Mais Julien croyait, ou feignait de croire, par politique, aux divinations, aux augures, à l’efficacité des sacrifices : car enfin les peuples n’étaient pas philosophes ; il fallait opter entre la démence des christicoles et celle des païens.

Je pense que si ce grand homme eût vécu, il eût, avec le temps, dégagé la religion des superstitions les plus grossières, et qu’il eût accoutumé les Romains à reconnaître un Dieu formateur des dieux et des hommes, et à lui adresser tous les hommages.

Mais Cyrille et Grégoire, et les autres prêtres chrétiens, profitèrent de la nécessité où il semblait être de professer publiquement la religion païenne, pour le décrier chez les fanatiques. Les ariens et les athanasiens se réunirent contre lui, et le plus grand homme qui peut-être ait jamais été devint inutile au monde.


CHAPITRE XXXIV[1].

DES CHRÉTIENS JUSQU’À THÉODOSE.

Après la mort de Julien, les ariens et les athanasiens, dont il avait réprimé la fureur, recommencèrent à troubler tout l’empire. Les évêques des deux partis ne furent plus que des chefs de séditieux. Des moines fanatiques sortirent des déserts de la Thébaïde pour souffler le feu de la discorde, ne parlant que de miracles extravagants, tels qu’on les trouve dans l’histoire des papas du désert ; insultant les empereurs, et montrant de loin ce que devaient être un jour des moines.

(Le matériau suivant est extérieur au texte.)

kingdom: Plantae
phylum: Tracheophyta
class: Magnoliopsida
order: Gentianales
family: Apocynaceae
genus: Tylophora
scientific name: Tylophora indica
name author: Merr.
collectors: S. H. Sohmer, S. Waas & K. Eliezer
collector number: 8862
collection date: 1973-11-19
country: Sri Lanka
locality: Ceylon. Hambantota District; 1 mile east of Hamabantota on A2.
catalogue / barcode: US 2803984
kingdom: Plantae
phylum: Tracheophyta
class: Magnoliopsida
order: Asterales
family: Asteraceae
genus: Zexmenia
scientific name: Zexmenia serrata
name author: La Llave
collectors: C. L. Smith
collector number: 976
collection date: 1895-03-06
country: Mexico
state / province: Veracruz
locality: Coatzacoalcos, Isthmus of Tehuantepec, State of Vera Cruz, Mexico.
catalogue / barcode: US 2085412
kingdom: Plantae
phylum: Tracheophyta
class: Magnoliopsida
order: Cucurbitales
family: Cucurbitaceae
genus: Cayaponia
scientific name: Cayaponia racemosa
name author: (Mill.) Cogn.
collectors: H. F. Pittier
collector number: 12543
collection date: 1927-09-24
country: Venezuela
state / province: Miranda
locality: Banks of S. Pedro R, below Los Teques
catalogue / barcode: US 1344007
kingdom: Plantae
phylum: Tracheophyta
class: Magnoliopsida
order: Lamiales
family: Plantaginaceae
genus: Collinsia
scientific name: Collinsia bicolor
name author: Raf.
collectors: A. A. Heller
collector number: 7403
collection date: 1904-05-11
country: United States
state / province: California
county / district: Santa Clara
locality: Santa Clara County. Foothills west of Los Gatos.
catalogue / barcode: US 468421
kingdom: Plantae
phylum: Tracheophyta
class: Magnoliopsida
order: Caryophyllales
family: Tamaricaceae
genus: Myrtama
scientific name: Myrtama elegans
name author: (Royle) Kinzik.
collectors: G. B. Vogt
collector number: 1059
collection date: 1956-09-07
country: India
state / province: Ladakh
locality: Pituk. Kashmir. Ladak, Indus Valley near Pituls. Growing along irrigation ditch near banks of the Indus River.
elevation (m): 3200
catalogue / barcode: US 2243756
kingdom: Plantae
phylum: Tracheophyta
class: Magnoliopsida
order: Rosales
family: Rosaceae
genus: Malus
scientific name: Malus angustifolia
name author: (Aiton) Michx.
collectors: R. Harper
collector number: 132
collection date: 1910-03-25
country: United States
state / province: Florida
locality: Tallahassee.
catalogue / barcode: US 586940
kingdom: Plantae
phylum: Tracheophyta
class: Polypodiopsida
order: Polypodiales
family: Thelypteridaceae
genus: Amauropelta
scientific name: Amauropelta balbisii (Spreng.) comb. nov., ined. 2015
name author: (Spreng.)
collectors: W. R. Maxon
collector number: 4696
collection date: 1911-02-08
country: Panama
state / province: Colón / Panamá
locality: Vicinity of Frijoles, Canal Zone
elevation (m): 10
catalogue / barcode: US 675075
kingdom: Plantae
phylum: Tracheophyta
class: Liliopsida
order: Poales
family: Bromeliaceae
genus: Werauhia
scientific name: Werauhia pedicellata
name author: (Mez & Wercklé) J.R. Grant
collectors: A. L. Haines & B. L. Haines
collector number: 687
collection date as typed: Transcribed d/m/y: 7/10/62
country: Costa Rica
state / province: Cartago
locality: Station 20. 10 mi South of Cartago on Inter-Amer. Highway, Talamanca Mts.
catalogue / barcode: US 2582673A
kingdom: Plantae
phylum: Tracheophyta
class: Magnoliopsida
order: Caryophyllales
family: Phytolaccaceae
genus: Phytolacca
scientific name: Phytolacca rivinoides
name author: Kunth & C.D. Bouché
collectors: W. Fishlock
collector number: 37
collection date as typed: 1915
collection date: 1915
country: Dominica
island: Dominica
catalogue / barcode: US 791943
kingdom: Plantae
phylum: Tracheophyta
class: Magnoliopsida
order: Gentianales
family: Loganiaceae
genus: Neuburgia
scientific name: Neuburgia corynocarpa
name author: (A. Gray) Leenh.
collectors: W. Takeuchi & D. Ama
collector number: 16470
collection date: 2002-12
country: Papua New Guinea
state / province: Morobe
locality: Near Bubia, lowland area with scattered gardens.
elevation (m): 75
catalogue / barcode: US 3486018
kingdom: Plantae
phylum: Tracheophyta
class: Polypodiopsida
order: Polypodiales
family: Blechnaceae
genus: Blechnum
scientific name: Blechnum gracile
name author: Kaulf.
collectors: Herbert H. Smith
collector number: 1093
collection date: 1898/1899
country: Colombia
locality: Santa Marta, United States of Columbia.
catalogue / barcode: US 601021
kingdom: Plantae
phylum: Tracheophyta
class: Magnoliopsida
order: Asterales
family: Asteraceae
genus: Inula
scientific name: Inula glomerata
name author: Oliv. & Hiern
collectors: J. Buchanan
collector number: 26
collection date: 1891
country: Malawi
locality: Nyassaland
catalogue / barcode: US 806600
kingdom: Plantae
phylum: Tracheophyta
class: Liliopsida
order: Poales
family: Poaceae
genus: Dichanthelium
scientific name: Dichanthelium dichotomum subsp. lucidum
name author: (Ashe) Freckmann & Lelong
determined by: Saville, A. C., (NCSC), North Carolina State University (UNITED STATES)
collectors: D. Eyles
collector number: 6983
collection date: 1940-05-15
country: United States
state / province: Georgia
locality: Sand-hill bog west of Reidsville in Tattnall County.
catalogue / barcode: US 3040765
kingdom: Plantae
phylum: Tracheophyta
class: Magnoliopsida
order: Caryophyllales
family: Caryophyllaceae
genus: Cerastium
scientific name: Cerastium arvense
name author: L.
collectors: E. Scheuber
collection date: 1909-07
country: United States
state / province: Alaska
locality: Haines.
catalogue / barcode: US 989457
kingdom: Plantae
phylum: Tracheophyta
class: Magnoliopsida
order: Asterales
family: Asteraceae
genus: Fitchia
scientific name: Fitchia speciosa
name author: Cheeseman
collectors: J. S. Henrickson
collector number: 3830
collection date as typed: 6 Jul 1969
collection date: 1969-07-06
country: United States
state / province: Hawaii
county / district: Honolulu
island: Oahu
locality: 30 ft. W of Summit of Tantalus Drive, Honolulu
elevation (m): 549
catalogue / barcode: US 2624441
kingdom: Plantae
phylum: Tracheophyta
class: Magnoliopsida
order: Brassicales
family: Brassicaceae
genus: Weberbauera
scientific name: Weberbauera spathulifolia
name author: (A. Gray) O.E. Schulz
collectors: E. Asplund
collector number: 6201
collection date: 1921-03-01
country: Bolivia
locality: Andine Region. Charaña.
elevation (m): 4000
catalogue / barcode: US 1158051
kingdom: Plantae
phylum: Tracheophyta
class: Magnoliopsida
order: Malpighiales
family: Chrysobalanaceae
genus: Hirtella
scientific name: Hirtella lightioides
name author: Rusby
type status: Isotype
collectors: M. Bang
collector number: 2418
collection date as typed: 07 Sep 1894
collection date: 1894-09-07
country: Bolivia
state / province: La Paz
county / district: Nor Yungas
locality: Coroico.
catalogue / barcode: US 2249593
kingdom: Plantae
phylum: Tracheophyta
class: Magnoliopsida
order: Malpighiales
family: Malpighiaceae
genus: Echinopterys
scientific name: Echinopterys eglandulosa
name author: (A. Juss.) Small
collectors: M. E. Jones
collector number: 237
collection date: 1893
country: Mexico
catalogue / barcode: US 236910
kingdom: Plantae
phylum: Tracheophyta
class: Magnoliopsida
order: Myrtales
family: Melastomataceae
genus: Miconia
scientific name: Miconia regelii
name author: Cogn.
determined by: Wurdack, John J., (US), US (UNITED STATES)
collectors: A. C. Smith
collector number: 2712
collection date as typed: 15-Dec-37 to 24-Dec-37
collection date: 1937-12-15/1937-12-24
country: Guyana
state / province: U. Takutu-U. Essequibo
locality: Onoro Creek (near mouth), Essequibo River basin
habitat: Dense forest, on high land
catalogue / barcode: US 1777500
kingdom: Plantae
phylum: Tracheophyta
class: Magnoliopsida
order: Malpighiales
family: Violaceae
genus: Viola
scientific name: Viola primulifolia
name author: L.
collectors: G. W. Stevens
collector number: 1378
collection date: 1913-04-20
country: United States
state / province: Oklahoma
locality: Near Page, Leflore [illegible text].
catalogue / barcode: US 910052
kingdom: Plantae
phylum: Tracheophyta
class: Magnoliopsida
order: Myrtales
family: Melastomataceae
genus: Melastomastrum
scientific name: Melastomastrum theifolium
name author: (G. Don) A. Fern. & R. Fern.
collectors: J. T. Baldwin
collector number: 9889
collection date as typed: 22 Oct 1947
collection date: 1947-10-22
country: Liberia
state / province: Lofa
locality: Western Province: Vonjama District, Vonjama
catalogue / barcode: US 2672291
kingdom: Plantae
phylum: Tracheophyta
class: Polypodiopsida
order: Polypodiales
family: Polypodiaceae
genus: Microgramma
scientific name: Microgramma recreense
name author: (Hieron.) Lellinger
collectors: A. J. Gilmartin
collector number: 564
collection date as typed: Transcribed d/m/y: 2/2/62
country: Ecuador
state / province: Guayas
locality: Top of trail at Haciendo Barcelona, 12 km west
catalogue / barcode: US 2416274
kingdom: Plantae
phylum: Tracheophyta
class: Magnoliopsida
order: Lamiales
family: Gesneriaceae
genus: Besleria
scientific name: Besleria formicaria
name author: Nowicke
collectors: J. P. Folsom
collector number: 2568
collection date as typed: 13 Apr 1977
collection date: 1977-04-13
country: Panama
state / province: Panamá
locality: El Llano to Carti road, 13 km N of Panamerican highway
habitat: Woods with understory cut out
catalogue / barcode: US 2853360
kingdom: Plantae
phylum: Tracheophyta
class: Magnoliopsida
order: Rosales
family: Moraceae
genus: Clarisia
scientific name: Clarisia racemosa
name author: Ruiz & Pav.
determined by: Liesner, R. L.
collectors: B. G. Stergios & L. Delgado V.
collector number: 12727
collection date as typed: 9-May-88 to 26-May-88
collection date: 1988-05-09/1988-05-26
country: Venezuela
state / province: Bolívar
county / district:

Il y eut un empereur sage qui, pour éteindre, s’il se pouvait, toutes ces querelles, donna une liberté entière de conscience, et la prit pour lui-même : ce fut Valentinien Ier. De son temps, toutes les sectes vécurent au moins quelques années dans une paix extérieure, se bornant à s’anathématiser sans s’égorger ; païens, juifs, athanasiens, ariens, macédoniens, donatistes, cyprianistes manichéens, apollinaristes, tous furent étonnés de leur tran-

  1. Entre ce chapitre et celui qui précède, l’édition de 1776, dont j’ai parlé précédemment (page 195), en contient un intitulé Du prétendu miracle arrivé sous Julien dans les fondements du temple de Jérusalem. Mais ce n’est que la reproduction du morceau ayant pour titre : Des Globes de feu, etc., que l’auteur avait donné en 1770, dans ses Questions sur l’Encyclopédie (voyez tome XVII, pages 319-321). Toutefois le dernier alinéa de 1770 ne faisait pas partie de la réimpression de 1770, qui se terminait par les mots hauteur révoltante. (B.)